The effect is more pronounced for babies with “one or more comorbidities”.

I can’t see any big holes in the study but I do wonder at their confidence that there’s a causative relationship. As well as trying this in other states, it would be good to isolate those comorbidities: there may be specific grave childhood illnesses that are dealt with disproportionately by white doctors in Florida, but that affect black babies more than white babies, and this would show up as a correlation in death rate.

Now, I’m not a doctor… but neither are the authors. This is a paper by business and management specialists, published in a multidisciplinary journal. I’ll be interested to see analysis of this paper by medical people.

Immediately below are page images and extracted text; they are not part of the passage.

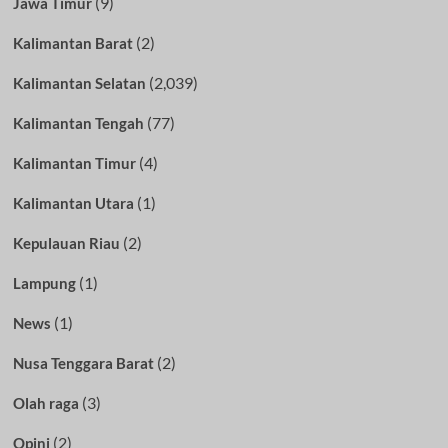
(9)
Jawa Timur
(2)
Kalimantan Barat
(2,039)
Kalimantan Selatan
(77)
Kalimantan Tengah
(4)
Kalimantan Timur
(1)
Kalimantan Utara
(2)
Kepulauan Riau
(1)
Lampung
(1)
News
(2)
Nusa Tenggara Barat
(3)
Olah raga
(2)
Opini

Have they allowed for the good possibility that there are way more white doctors in this field?

Why would that account for the fact that mortality is higher for black babies when attended by white doctors rather than black doctors?

A hospital with four doctors, one of those doctors is black.
Four black babies admitted, each doctor looks after one each. All babies die.
Investigator looking at hospital records years later and sees a lot more black babies die when being treated by white doctors.

Reply Quote

Date: 21/08/2020 19:20:55
From: sibeen
ID: 1607923
Subject: re: Physician-patient racial concordance

poikilotherm said:


Michael V said:

dv said:

Well this seems like a possibility.

Not quite what I meant, but it is a point well made.

Here’s another version of what I was thinking:

Over all, coming out of university – because of cost – there will be considerably less black doctors, but of considerably higher average grades – because of the proportion of (black) scholarship holders versus (black) full fee-paying students.

The converse will be true for the white doctors.

It has to do with average family incomes in the white versus black parts of the whole whole community.

If you’ve got the cash, even trump could be a physician in the states…

Could that actually be true?

I mean he is quite thick, how could he possibly pass?

Reply Quote

Date: 21/08/2020 19:23:30
From: poikilotherm
ID: 1607927
Subject: re: Physician-patient racial concordance

sibeen said:


poikilotherm said:

Michael V said:

Not quite what I meant, but it is a point well made.

Here’s another version of what I was thinking:

Over all, coming out of university – because of cost – there will be considerably less black doctors, but of considerably higher average grades – because of the proportion of (black) scholarship holders versus (black) full fee-paying students.

The converse will be true for the white doctors.

It has to do with average family incomes in the white versus black parts of the whole whole community.

If you’ve got the cash, even trump could be a physician in the states…

Could that actually be true?

I mean he is quite thick, how could he possibly pass?

He’d make the exams great again.

Reply Quote

Date: 21/08/2020 19:28:21
From: Rule 303
ID: 1607933
Subject: re: Physician-patient racial concordance

sibeen said:


poikilotherm said:

Michael V said:

Not quite what I meant, but it is a point well made.

Here’s another version of what I was thinking:

Over all, coming out of university – because of cost – there will be considerably less black doctors, but of considerably higher average grades – because of the proportion of (black) scholarship holders versus (black) full fee-paying students.

The converse will be true for the white doctors.

It has to do with average family incomes in the white versus black parts of the whole whole community.

If you’ve got the cash, even trump could be a physician in the states…

Could that actually be true?

I mean he is quite thick, how could he possibly pass?

Have someone else do the assessments, hire an interpreter who knows the subject and feeds him the answer, the usual cheating strategies (copying etc), present false documents to claim exemption. I see most of these strategies almost any day I go training overseas students in Melbourne.